**ACTIVITY**
Copy each line of the data below in which the word "alone" can be found.

**RECORDED DATA**
=== Section Start ===

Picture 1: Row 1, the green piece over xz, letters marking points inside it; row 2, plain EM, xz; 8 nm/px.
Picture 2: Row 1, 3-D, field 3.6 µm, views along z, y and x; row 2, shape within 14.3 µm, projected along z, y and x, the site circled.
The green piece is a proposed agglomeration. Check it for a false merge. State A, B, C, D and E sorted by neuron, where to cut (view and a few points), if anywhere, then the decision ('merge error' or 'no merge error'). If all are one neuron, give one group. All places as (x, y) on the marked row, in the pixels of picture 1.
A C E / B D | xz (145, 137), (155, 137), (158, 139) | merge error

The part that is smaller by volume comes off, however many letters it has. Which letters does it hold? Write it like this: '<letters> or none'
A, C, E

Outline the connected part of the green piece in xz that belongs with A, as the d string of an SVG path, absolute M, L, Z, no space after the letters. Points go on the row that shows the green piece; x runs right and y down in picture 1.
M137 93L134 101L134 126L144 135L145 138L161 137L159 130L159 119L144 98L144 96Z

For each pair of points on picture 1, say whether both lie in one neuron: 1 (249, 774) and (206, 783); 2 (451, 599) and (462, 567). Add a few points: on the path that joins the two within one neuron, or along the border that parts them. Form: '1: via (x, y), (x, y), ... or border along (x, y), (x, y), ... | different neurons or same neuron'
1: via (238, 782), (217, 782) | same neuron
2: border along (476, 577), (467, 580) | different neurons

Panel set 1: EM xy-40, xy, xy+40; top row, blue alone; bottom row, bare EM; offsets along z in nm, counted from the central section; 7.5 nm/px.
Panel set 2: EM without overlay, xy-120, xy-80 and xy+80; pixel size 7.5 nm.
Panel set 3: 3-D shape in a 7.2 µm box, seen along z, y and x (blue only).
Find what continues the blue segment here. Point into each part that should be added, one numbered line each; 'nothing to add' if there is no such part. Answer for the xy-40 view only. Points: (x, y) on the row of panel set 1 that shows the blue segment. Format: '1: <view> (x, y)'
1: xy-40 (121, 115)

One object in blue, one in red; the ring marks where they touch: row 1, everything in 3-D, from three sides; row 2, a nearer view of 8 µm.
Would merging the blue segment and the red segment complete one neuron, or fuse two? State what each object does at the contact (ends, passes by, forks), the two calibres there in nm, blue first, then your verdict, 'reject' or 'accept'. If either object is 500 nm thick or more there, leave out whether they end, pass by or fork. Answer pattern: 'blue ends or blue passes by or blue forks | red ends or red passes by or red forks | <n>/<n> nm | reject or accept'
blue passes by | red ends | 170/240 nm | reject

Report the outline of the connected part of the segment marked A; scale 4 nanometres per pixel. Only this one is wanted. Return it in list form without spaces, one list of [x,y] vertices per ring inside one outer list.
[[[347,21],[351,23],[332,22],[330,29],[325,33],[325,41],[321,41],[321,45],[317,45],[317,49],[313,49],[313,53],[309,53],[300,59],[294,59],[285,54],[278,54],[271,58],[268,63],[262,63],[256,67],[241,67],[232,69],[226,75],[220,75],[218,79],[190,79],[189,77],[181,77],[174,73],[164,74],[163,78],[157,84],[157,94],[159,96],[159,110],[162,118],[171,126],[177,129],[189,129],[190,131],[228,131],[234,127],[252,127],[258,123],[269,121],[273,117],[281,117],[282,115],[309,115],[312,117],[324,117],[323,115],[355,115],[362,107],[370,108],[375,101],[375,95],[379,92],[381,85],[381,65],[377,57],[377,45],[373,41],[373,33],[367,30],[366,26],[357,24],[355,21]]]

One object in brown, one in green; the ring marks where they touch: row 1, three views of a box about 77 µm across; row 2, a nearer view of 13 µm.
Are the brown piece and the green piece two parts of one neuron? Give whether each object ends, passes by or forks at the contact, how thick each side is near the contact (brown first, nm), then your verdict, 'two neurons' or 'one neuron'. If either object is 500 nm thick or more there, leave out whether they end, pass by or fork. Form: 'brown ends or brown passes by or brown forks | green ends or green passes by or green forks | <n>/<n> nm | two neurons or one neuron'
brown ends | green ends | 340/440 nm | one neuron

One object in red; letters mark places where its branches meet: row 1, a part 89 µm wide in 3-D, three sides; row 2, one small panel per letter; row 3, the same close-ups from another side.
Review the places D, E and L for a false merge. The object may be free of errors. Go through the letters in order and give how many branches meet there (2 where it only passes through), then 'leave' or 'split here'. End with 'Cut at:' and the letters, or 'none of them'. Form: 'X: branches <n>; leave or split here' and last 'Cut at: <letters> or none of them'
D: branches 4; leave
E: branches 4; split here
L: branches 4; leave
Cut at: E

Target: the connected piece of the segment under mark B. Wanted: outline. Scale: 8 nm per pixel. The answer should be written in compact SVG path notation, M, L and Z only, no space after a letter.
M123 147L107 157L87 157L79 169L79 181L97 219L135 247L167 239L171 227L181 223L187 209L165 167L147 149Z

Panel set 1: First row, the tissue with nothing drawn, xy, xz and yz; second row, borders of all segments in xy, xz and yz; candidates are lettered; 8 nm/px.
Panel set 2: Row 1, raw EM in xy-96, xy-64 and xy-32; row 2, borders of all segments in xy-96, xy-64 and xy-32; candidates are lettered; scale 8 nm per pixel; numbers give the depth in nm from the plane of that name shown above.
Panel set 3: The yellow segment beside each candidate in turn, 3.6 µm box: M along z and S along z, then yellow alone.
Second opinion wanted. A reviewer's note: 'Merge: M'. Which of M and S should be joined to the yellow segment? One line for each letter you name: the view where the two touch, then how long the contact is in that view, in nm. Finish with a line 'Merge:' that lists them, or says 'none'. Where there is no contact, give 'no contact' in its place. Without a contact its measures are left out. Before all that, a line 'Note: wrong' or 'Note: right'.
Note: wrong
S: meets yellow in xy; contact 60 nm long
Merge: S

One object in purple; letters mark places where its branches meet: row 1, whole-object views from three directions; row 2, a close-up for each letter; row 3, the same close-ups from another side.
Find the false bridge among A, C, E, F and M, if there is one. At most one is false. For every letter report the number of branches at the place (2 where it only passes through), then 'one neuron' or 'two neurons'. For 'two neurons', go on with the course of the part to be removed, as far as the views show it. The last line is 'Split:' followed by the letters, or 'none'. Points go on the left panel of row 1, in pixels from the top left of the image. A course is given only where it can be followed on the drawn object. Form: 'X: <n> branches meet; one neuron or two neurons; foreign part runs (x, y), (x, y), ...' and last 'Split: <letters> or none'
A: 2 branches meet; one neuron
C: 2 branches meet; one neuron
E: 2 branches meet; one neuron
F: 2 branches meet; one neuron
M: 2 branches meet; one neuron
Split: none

=== Section End ===

**TASK ANSWER**
Panel set 1: EM xy-40, xy, xy+40; top row, blue alone; bottom row, bare EM; offsets along z in nm, counted from the central section; 7.5 nm/px.
Panel set 3: The yellow segment beside each candidate in turn, 3.6 µm box: M along z and S along z, then yellow alone.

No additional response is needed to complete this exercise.